While there have been some adjustments to the ages of the various divisions since then, one thing that has never changed is that the birthday cutoff for every division is December 31. Suggestions to institute a rolling cycle of cutoff dates that would change a few times over the course of an individual player's minor career have received lip service but no action. The proposal is apt to cause adminstrative headaches, and inertia is what it is.
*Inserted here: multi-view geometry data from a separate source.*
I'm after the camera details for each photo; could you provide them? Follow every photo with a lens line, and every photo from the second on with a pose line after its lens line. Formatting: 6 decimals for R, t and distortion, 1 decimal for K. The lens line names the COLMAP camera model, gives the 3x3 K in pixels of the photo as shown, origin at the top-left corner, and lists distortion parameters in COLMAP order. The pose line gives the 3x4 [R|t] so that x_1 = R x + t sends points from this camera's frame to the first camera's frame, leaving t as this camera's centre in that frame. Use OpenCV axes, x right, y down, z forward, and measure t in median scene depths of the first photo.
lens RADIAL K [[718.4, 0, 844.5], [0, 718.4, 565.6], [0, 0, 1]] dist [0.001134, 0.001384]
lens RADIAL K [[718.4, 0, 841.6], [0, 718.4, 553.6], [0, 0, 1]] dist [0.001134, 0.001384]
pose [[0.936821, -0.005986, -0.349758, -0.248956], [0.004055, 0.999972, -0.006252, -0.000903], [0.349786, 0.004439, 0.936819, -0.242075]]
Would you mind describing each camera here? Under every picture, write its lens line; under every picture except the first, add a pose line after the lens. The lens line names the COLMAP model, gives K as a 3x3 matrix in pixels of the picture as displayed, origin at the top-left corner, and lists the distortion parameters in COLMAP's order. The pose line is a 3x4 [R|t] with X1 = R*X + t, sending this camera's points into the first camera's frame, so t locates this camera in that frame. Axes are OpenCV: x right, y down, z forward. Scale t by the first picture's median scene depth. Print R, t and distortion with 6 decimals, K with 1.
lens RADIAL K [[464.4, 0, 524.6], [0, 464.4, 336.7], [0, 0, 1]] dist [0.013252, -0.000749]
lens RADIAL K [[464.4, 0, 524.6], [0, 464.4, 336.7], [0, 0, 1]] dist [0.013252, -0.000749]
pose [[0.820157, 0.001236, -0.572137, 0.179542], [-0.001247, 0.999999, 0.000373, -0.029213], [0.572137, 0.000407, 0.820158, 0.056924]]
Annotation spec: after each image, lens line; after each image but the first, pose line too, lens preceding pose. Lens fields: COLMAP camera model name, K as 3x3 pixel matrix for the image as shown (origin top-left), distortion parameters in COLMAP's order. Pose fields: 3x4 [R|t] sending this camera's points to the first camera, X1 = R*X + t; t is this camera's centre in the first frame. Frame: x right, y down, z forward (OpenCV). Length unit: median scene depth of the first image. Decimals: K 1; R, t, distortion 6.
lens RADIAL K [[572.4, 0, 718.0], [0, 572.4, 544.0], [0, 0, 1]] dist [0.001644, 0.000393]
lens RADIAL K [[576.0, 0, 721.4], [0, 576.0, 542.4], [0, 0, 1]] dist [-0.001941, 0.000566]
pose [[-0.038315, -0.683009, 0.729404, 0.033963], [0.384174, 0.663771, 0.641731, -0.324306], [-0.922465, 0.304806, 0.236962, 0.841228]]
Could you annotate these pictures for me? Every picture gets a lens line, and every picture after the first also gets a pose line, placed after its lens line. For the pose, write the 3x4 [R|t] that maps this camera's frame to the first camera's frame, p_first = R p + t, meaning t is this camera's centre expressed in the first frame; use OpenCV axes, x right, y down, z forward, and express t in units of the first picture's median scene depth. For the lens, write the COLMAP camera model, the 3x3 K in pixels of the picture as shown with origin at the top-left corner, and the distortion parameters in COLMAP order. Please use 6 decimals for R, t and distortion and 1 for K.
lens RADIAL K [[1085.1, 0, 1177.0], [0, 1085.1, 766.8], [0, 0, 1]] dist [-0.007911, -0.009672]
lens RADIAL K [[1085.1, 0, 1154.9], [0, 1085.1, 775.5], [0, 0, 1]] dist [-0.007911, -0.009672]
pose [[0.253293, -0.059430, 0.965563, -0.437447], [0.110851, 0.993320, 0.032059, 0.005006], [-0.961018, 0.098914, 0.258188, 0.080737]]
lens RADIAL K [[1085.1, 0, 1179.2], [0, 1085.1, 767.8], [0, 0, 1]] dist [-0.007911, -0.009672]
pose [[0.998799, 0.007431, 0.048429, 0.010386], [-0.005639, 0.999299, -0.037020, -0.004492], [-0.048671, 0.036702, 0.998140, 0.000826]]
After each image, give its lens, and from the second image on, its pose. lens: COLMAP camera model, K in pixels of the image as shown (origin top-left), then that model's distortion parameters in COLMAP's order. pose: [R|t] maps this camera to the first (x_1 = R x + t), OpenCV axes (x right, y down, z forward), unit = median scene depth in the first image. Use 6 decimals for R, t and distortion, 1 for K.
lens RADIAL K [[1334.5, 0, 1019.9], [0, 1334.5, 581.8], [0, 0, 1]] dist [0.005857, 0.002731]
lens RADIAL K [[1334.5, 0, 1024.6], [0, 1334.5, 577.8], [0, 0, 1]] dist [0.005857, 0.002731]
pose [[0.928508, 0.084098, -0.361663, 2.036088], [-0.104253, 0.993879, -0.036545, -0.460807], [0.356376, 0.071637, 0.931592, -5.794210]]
So let's take a new approach to rolling birthdates. Rather than an ongoing series of changes, let's make a single change to the entire system which should balance the scales for the foreseeable future. The concept is simply to establish different cut-off dates for each level of minor hockey. Here's one suggestion as to how this could be done:

  • Tom Thumb: Kids under 7 on December 31
  • Mite: Kids under 9 on October 31
  • Novice: Kids under 11 on August 31
  • Atom: Kids under 13 on June 30
  • Peewee**: Kids under 14 on June 30
  • Bantam: Kids under 16 on April 30
  • Midget: Kids under 18 on February 28/29
  • Junior: Kids under 20 on December 31

What will happen under such a system is a kid with any birthday will at some point get an extra year at some level or other, and will at that point switch from being near the young end of the pool to among the oldest. e.g. a kid with a birthday of, say, July 15, would get a third year of Atom; a kid with a birthdate on December 15 will get an extra year of Mite. Each level with the single exception of Peewee would have an age window of 26 months instead of the established 24. But the administrative headaches would be greatly reduced because those dates at each level would never need to change.

**Note the double exception I have made for Peewee: only one year instead of two, and no advance of the cutoff birthdate from the prior level. This is the level that bodychecking is introduced. While the other categories would have a 26-month window, in my perfect world Peewee would be a strict 12 months meaning no second- (or heaven forbid, third-) year kids beating up on the kids who have just made it to that level. All Peewees would be 13, and all would be learning bodychecking at the same time. (Further note: This could also work at age 11 or whatever age is decided appropriate for introducing the physical game. The principle would be the same, that this element should be introduced in a single year where a major focus of all teams and all players would be learning how to give and take a check.)

This proposal passes Bruce's first test of being a workable theory: it's simple to the point of elegance. I am convinced that implementation of a system like this would result in near elimination of the Birthday Bias and would provide every kid entering minor hockey something approaching an equal opportunity.